Johnson & Johnson (JNJ:US)’s Zytiga, approved last year to treat metastatic prostate cancer, helped eliminate tumors in high-risk patients whose malignancy hadn’t yet spread, a small study found.
The pill was given as an initial therapy before surgery to 58 patients with aggressive tumors that were confined to the prostate gland, a group typically treated with radiation. These patients are rarely cured by surgery and previous studies using older drugs failed to improve survival, said Mary-Ellen Taplin, an associate professor at Harvard Medical School in Boston.
One-third of those on Zytiga for six months showed no cancer or only trace levels when the prostate gland was removed, said Taplin, who is the lead researcher. Fifteen percent of men on it for three months had a similar benefit. The drug, with $200 million in worldwide sales (JNJ:US) in 2011, may eventually generate $1 billion annually, said Larry Biegelsen, an analyst at Wells Fargo Securities in New York, in a May 1 note to investors.
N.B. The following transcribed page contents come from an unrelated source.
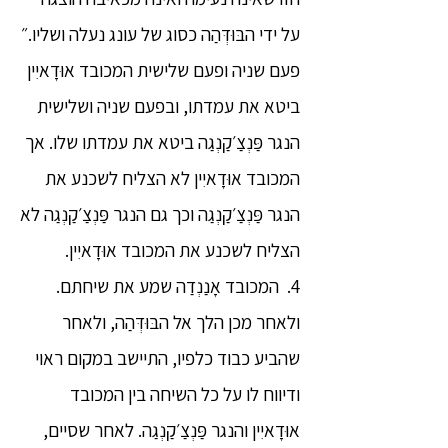
על ידי הבּוּדְּהַה כסוג של עונג נעלה ושליו.״
פעם שניה ופעם שלישית המכובד אוּדָאיִין
ביטא את עמדתו, ובפעם שניה ושלישית
הנגר פַּנְצַ׳קַנְגַה ביטא את עמדתו שלו. אך
המכובד אוּדָאיִין לא הצליח לשכנע את
הנגר פַּנְצַ׳קַנְגַה וכך גם הנגר פַּנְצַ׳קַנְגַה לא
הצליח לשכנע את המכובד אוּדָאיִין.
4. המכובד אָנַנְדַה שמע את שיחתם.
ולאחר מכן הלך אל הבּוּדְּהַה, ולאחר
שהביע כבוד כלפיו, התיישב במקום ראוי
ודיווח לו על כל השיחה בין המכובד
אוּדָאיִין והנגר פַּנְצַ׳קַנְגַה. לאחר שסיים,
“What we’ve shown is that the concept is valid, that in some patients you can eliminate the cancer completely,” Taplin said in a telephone interview. “To really prove what the overall benefit is to a patient with this type of approach, you would have to do a very large trial.”
J&J fell less than 1 percent to $63.55 at the close of New York trading. Dendreon Corp., which makes a rival medicine to Zytiga, dropped 11 percent to $7.65.
J&J’s once-a-day drug, which costs about $5,000 a month, targets a protein to block production of the androgen hormone that fuels prostate cancer growth. While other medications can stop androgen production in the testes and adrenal glands, Zytiga also shuts it down inside the tumor itself.
Participants in the study were also given the generic hormone therapy leuprolide and steroids.
Prostate cancer is the most-common tumor in men, according to the American Cancer Society. Fifteen percent of the 218,000 Americans diagnosed with it each year have it spread beyond the walnut-sized gland that lies between the bladder and urethra, according to the National Cancer Institute.
J&J, which helped fund the initial study, isn’t planning any additional research on the use of Zytiga as an initial therapy in men with high-risk, local disease that hasn’t spread, said Kellie McLaughlin, a spokeswoman for the New Brunswick, New Jersey-based company.
The Prostate Cancer Foundation also helped fund the study, which was conducted by the Department of Defense-supported Prostate Cancer Clinical Trial Consortium.
Taplin, an oncologist at the Dana-Farber Cancer Institute in Boston, said she is working on a trial that adds the experimental medication ARN-509 from closely held Aragon Pharmaceuticals Inc., based in San Diego, to the mixture of Zytiga and the steroid prednisone used in the current study. She is also exploring the use of Medivation Inc. (MDVN:US)’s prostate cancer drug MDV3100, which also blocks androgen production, before surgery in high-risk patients.
The findings released yesterday will be presented at the American Society of Clinical Oncology meeting in Chicago on June 2. The results were released ahead of the event by the organizers to coincide with the publication of the study’s abstract.
Among the 29 men who received Zytiga for the entire six months, three had no signs of cancer once the prostate was eliminated, while seven had very low levels, Taplin said. One of the 27 men treated for three months had no cancer, and three had only a smattering of cancer cells, she said.
Results from a pivotal trial examining the use of Zytiga before chemotherapy in patients with prostate cancer that has spread will also be presented at the meeting. The studies may boost use of the drug in patients who aren’t formally approved to receive it, making it one of several medicines to accelerate J&J’s sales growth, Biegelsen, of Wells Fargo, wrote.